Les voilà plus que lancés pour conquérir un deuxième titre en finale de la Coupe du monde Longines. Après une Chasse parfaite, King Edward Ress et Henrik von Eckermann se sont offert le Grand Prix du jour, support de la deuxième étape de ce championnat, à Riyad. Le Suédois et son roi ont pris tous les risques au barrage pour conserver leur leadership provisoire. Mission accomplie pour les deux complices, qui semblent intouchables. Deuxièmes, Peder Fredricson et Catch Me Not S sont plus en phase que jamais et seront les premiers rivaux des tenants du titre, samedi, lors de la grande finale. De nouveau à leur avantage aujourd’hui, Julien Epaillard et Dubaï du Cèdre n’ont pas dit leur dernier mot non plus et espèrent bien faire au moins aussi bien que l’été dernier à Milan. 

Une première manche parfaite, puis un barrage à couper le souffle, avec une prise de risque monumentale pour aborder l’ultime obstacle de cette deuxième journée de compétition à Riyad. Henrik von Eckermann et King Edward Ress sont au-dessus du lot dans cette finale de la Coupe du monde Longines, et ils le savent bien. Le Suédois, numéro un mondial, et son petit alezan à l'incommensurable talent se sont accrochés à leur première place, remportant, jeudi 18 avril, le Grand Prix support de la deuxième étape de ce championnat indoor.

OBJECTIF DE LA TÂCHE:
D'après l'extrait à lire, quel couple a pris la deuxième place du Grand Prix disputé à Riyad ? La liste qui suit n'est pas nécessaire pour répondre.

DONNÉES FOURNIES:
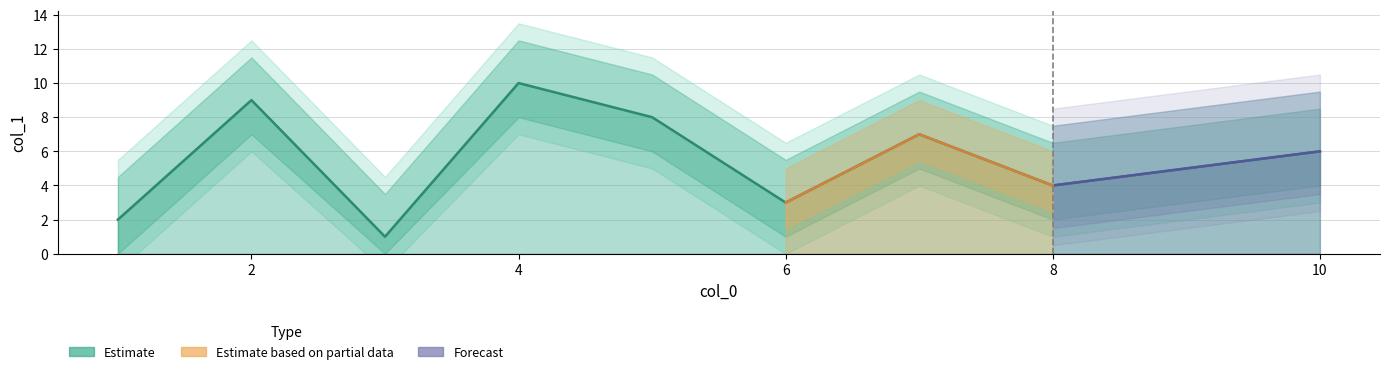

Count the number of categories in the chart.

10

SOLUTION PROPOSÉE:
Peder Fredricson et Catch Me Not S ont pris la deuxième place.